We are proud to announce the launch of a new blog dedicated to showcasing the stories of Nashville’s immigrants and refugees. NPT’s Next Door Neighbors Storytellers blog, accessible at blogs.wnpt.org/storytellers, is the web portal for a community project that expands on the Emmy award-winning Next Door Neighbors documentary series.
Building on NPT’s close relationships with local immigrants and the organizations that serve them, the goal of the Next Door Neighbors Storyteller project is to help Nashville’s immigrants and refugees find their voice by training and equipping them tell their own stories through digital storytelling skills. NPT provided hands-on training, equipment and support throughout the initial phase of the project, resulting in video essays that are personal, unique and captivating. The new blog provides a platform for the close to 150 immigrant and refugee stories on NPT’s Next Door Neighbors Storytellers YouTube Channel.

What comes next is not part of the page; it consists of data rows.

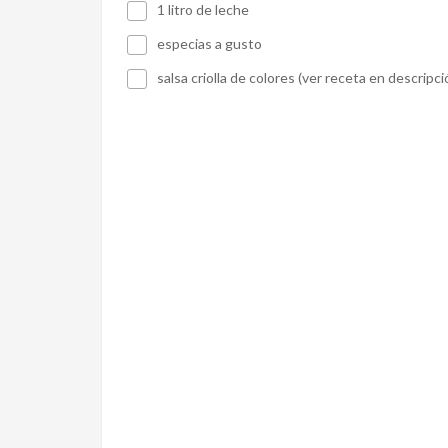
1 litro de leche
especias a gusto
salsa criolla de colores (ver receta en descripci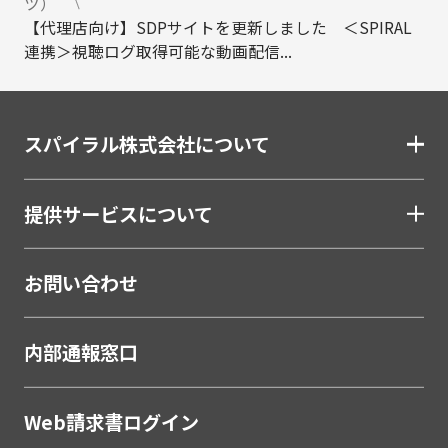
ツ）
【代理店向け】SDPサイトを更新しました ＜SPIRAL
連携＞視聴ログ取得可能な動画配信...
スパイラル株式会社について
提供サービスについて
お問い合わせ
内部通報窓口
Web請求書ログイン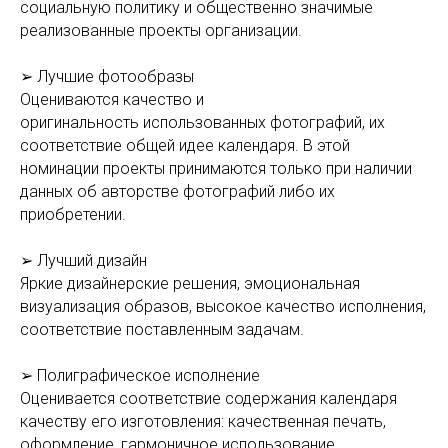
социальную политику и общественно значимые
реализованные проекты организации.
➢ Лучшие фотообразы
Оцениваются качество и
оригинальность использованных фотографий, их
соответствие общей идее календаря. В этой
номинации проекты принимаются только при наличии
данных об авторстве фотографий либо их
приобретении.
➢ Лучший дизайн
Яркие дизайнерские решения, эмоциональная
визуализация образов, высокое качество исполнения,
соответствие поставленным задачам.
➢ Полиграфическое исполнение
Оценивается соответствие содержания календаря
качеству его изготовления: качественная печать,
оформление, гармоничное использование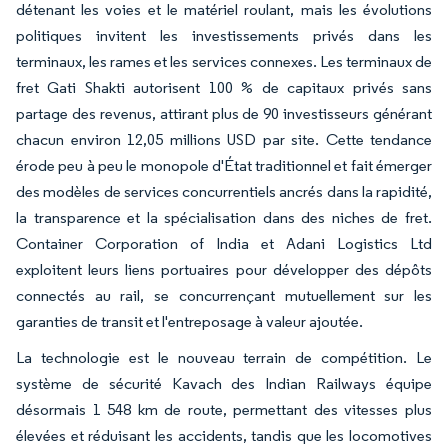
détenant les voies et le matériel roulant, mais les évolutions
politiques invitent les investissements privés dans les
terminaux, les rames et les services connexes. Les terminaux de
fret Gati Shakti autorisent 100 % de capitaux privés sans
partage des revenus, attirant plus de 90 investisseurs générant
chacun environ 12,05 millions USD par site. Cette tendance
érode peu à peu le monopole d'État traditionnel et fait émerger
des modèles de services concurrentiels ancrés dans la rapidité,
la transparence et la spécialisation dans des niches de fret.
Container Corporation of India et Adani Logistics Ltd
exploitent leurs liens portuaires pour développer des dépôts
connectés au rail, se concurrençant mutuellement sur les
garanties de transit et l'entreposage à valeur ajoutée.
La technologie est le nouveau terrain de compétition. Le
système de sécurité Kavach des Indian Railways équipe
désormais 1 548 km de route, permettant des vitesses plus
élevées et réduisant les accidents, tandis que les locomotives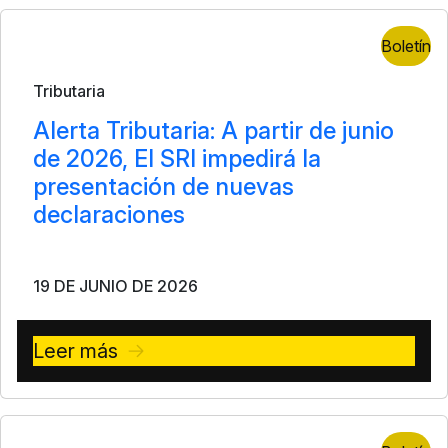
Boletín
Tributaria
Alerta Tributaria: A partir de junio
de 2026, El SRI impedirá la
presentación de nuevas
declaraciones
19 DE JUNIO DE 2026
Leer más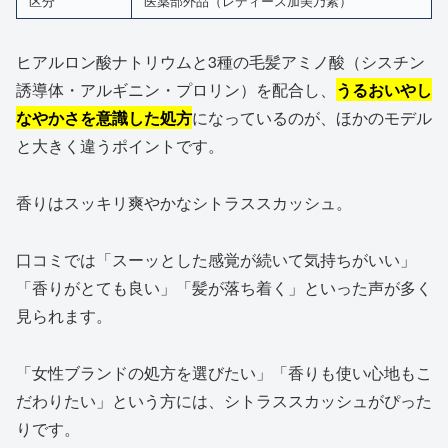
区分
医薬部外品（レディース加美乃素）
ヒアルロン酸ナトリウムと3種の毛髪アミノ酸（シスチン
誘導体・アルギニン・プロリン）を配合し、
うるおいやし
なやかさを意識した処方
になっているのが、ほかのモデル
と大きく違うポイントです。
香りはスッキリ爽やかなシトラススカッシュ。
口コミでは「スーッとした感覚が続いて気持ちがいい」
「香りがとても良い」「髪が落ち着く」といった声が多く
見られます。
「女性ブランドの処方を選びたい」「香りも使い心地もこ
だわりたい」という方には、シトラススカッシュがぴった
りです。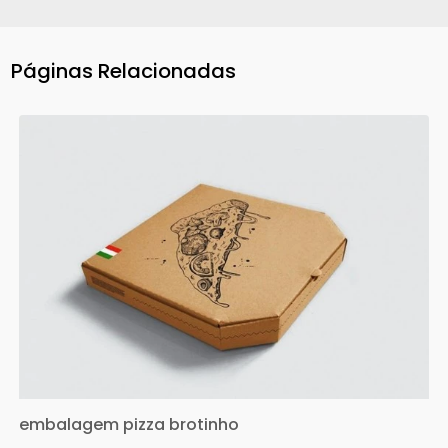
Páginas Relacionadas
embalagem pizza brotinho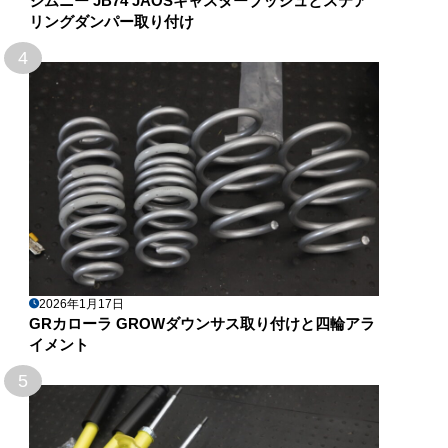
ジムニー JB74 JAOSキャスターブッシュとステア
リングダンパー取り付け
4
2026年1月17日
GRカローラ GROWダウンサス取り付けと四輪アラ
イメント
5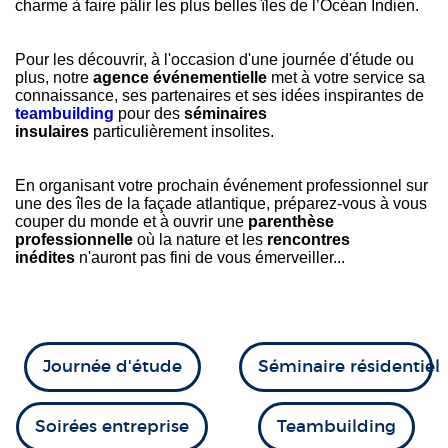
charme à faire pâlir les plus belles îles de l’Océan Indien.
Pour les découvrir, à l'occasion d'une journée d'étude ou
plus, notre
agence événementielle
met à votre service sa
connaissance, ses partenaires et ses idées inspirantes de
teambuilding
pour des
séminaires
insulaires
particulièrement insolites.
En organisant votre prochain événement professionnel sur
une des îles de la façade atlantique, préparez-vous à vous
couper du monde et à ouvrir une
parenthèse
professionnelle
où la nature et les
rencontres
inédites
n'auront pas fini de vous émerveiller...
Journée d'étude
Séminaire résidentiel
Soirées entreprise
Teambuilding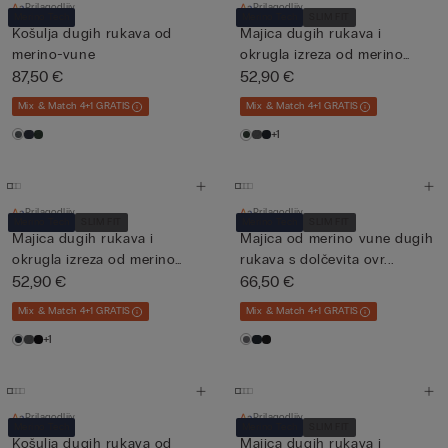
Prilagodljiv
Prilagodljiv
Merino Tech
Merino Tech
SLIM FIT
Košulja dugih rukava od
Majica dugih rukava i
merino-vune
okrugla izreza od merino
87,50 €
vun...
52,90 €
Mix & Match 4+1 GRATIS
Mix & Match 4+1 GRATIS
+1
Prilagodljiv
Prilagodljiv
Merino Tech
SLIM FIT
Merino Tech
SLIM FIT
Majica dugih rukava i
Majica od merino vune dugih
okrugla izreza od merino
rukava s dolčevita ovr...
vun...
52,90 €
66,50 €
Mix & Match 4+1 GRATIS
Mix & Match 4+1 GRATIS
+1
Prilagodljiv
Prilagodljiv
Merino Tech
Merino Tech
SLIM FIT
Košulja dugih rukava od
Majica dugih rukava i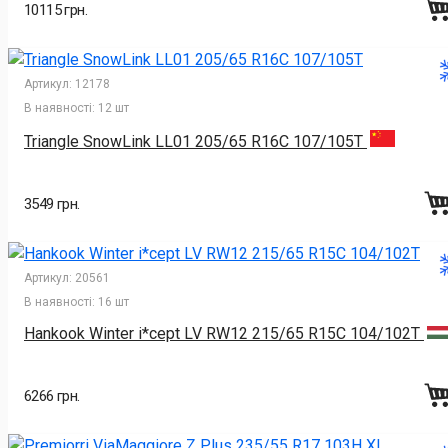
10115 грн.
Артикул:
12178
В наявності:
12 шт
Triangle SnowLink LL01 205/65 R16C 107/105T
3549 грн.
Артикул:
20561
В наявності:
16 шт
Hankook Winter i*cept LV RW12 215/65 R15C 104/102T
6266 грн.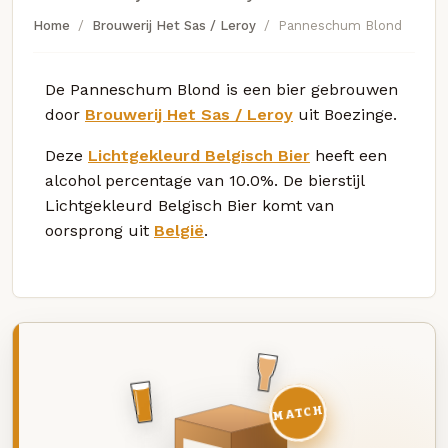
Home
Brouwerij Het Sas / Leroy
Panneschum Blond
De Panneschum Blond is een bier gebrouwen
door
Brouwerij Het Sas / Leroy
uit Boezinge.
Deze
Lichtgekleurd Belgisch Bier
heeft een
alcohol percentage van 10.0%. De bierstijl
Lichtgekleurd Belgisch Bier komt van
oorsprong uit
België
.
MATCH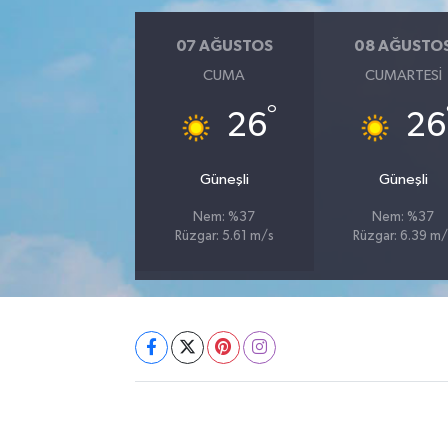
07 AĞUSTOS
08 AĞUSTO
CUMA
CUMARTESI
°
26
26
Güneşli
Güneşli
Nem: %37
Nem: %37
Rüzgar: 5.61 m/s
Rüzgar: 6.39 m/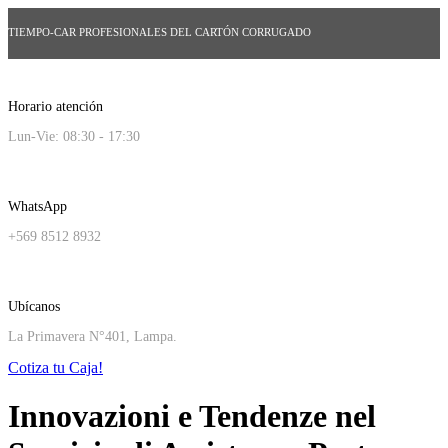
TIEMPO-CAR PROFESIONALES DEL CARTÓN CORRUGADO
Horario atención
Lun-Vie: 08:30 - 17:30
WhatsApp
+569 8512 8932
Ubícanos
La Primavera N°401, Lampa.
Cotiza tu Caja!
Innovazioni e Tendenze nel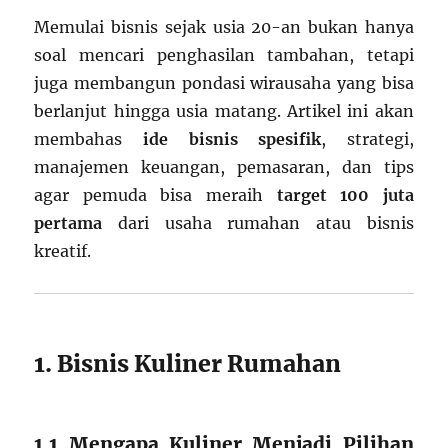
Memulai bisnis sejak usia 20-an bukan hanya
soal mencari penghasilan tambahan, tetapi
juga membangun pondasi wirausaha yang bisa
berlanjut hingga usia matang. Artikel ini akan
membahas
ide bisnis spesifik
, strategi,
manajemen keuangan, pemasaran, dan tips
agar pemuda bisa meraih
target 100 juta
pertama
dari usaha rumahan atau bisnis
kreatif.
1. Bisnis Kuliner Rumahan
1.1 Mengapa Kuliner Menjadi Pilihan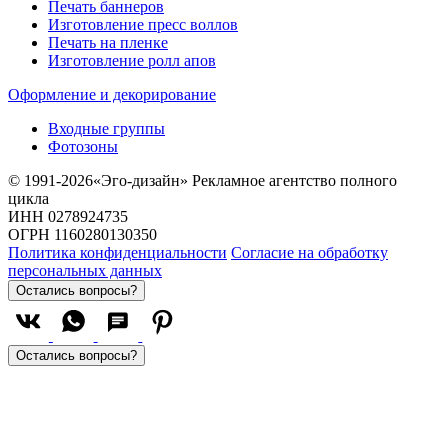
Печать баннеров
Изготовление пресс воллов
Печать на пленке
Изготовление ролл апов
Оформление и декорирование
Входные группы
Фотозоны
© 1991-2026«Эго-дизайн» Рекламное агентство полного
цикла
ИНН 0278924735
ОГРН 1160280130350
Политика конфиденциальности
Согласие на обработку
персональных данных
Остались вопросы?
Остались вопросы?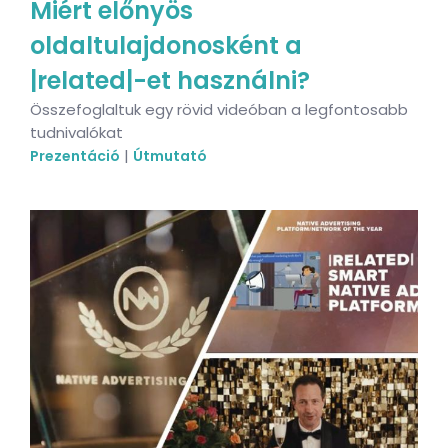
Miért előnyös
oldaltulajdonosként a
|related|-et használni?
Összefoglaltuk egy rövid videóban a legfontosabb
tudnivalókat
|
Prezentáció
Útmutató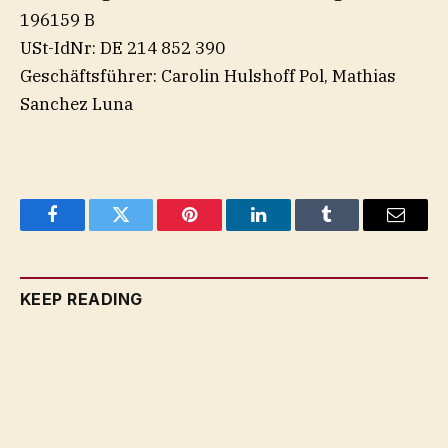
196159 B
USt-IdNr: DE 214 852 390
Geschäftsführer: Carolin Hulshoff Pol, Mathias
Sanchez Luna
Facebook
Twitter
Pinterest
LinkedIn
Tumblr
Email
KEEP READING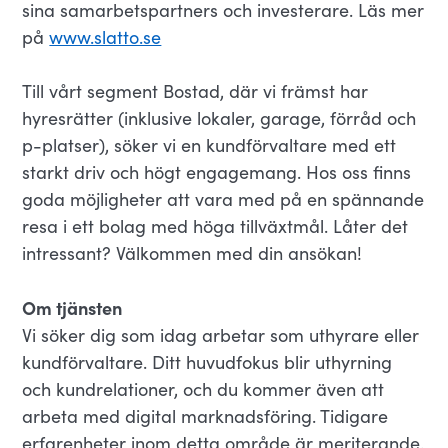
sina samarbetspartners och investerare. Läs mer
på
www.slatto.se
Till vårt segment Bostad, där vi främst har
hyresrätter (inklusive lokaler, garage, förråd och
p-platser), söker vi en kundförvaltare med ett
starkt driv och högt engagemang. Hos oss finns
goda möjligheter att vara med på en spännande
resa i ett bolag med höga tillväxtmål. Låter det
intressant? Välkommen med din ansökan!
Om tjänsten
Vi söker dig som idag arbetar som uthyrare eller
kundförvaltare. Ditt huvudfokus blir uthyrning
och kundrelationer, och du kommer även att
arbeta med digital marknadsföring. Tidigare
erfarenheter inom detta område är meriterande.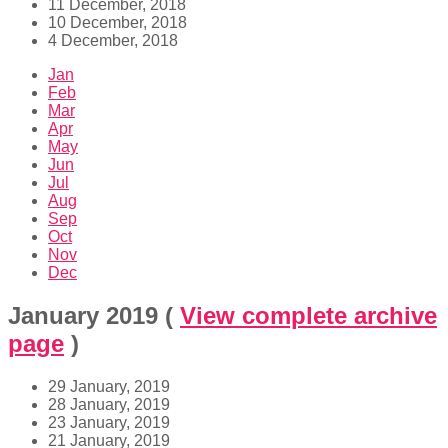
11 December, 2018
10 December, 2018
4 December, 2018
Jan
Feb
Mar
Apr
May
Jun
Jul
Aug
Sep
Oct
Nov
Dec
January 2019
(
View complete archive
page
)
29 January, 2019
28 January, 2019
23 January, 2019
21 January, 2019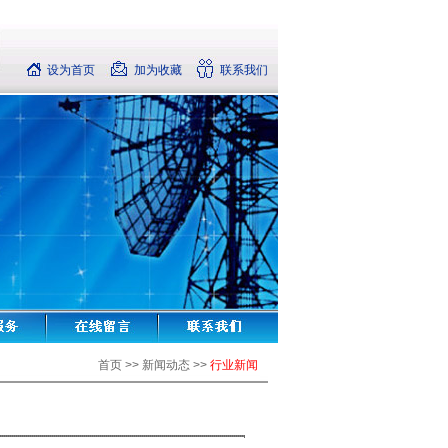
设为首页
加为收藏
联系我们
首页 >> 新闻动态 >>
行业新闻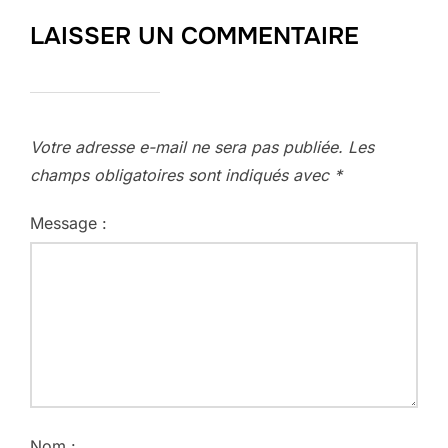
LAISSER UN COMMENTAIRE
Votre adresse e-mail ne sera pas publiée.
Les
champs obligatoires sont indiqués avec
*
Message :
Nom :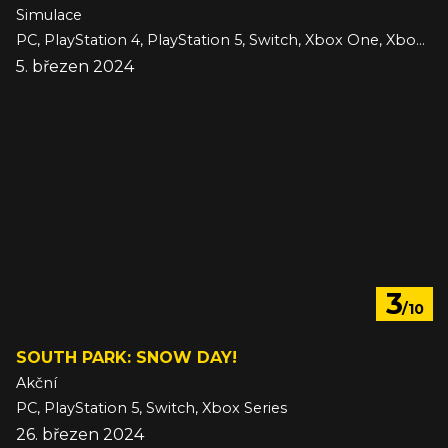
Simulace
PC, PlayStation 4, PlayStation 5, Switch, Xbox One, Xbox Series
5. březen 2024
3
/10
SOUTH PARK: SNOW DAY!
Akční
PC, PlayStation 5, Switch, Xbox Series
26. březen 2024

There are stories by Kurdish, Somali, Egyptian, Japanese, Bhutanese, Mexican and many more communities, that together provide a wide-ranging view of the diversity of music city and craft a larger, more inclusive story about why Nashville is an “it” city right now. Stories on the blog are categorized by topics including food, immigration, culture, faith, entrepreneurship, survival and Nashville.
While Storytellers started more than three years agp, the new blog was initially developed this spring at the HCA Foundation-sponsored Hack for the Community, where local developers and designers volunteered their time to work with Nashville nonprofits. With the input and guidance of NPT’s Joe Pagetta, director of media relations and online strategies; Will Pedigo, Next Door Neighbors producer, and Shawn Anfinson, Next Door Neighbors Storytellers project manager, HCA project manager James Bumpass led a team of six developers and designers who worked on the best way to showcase the videos.
There is an area of the blog where immigrants and refugees can download training materials and videos, and find out about upcoming workshops. They can also inquire about telling their own stories, and a use form to submit stories they’ve already done for inclusion in the project.
“We hope by providing a better showcase for these stories that this rich, vibrant part of Nashville’s culture gets to shine a little more and take its place along many of the other facets of this city garnering national attention,” says Pagetta. “Some of these stories are really excellent, and all are sincere and heartfelt. Some are funny and some are heartbreaking, but all took courage to tell. I hope, too, that it inspires more members of the community to tell their own stories, and together we can build this amazing digital quilt of the unique people that now call Nashville home.”
Kevin Kennedy did additional development work, and NPT intern Chloe Cable brought the bulk of the YouTube collection into the blog. Soraya Salam worked on an early phase of the project.
The Next Door Neighbors Storyteller project is made possible by a grant from the Corporation for Public Broadcasting and the Nissan Foundation.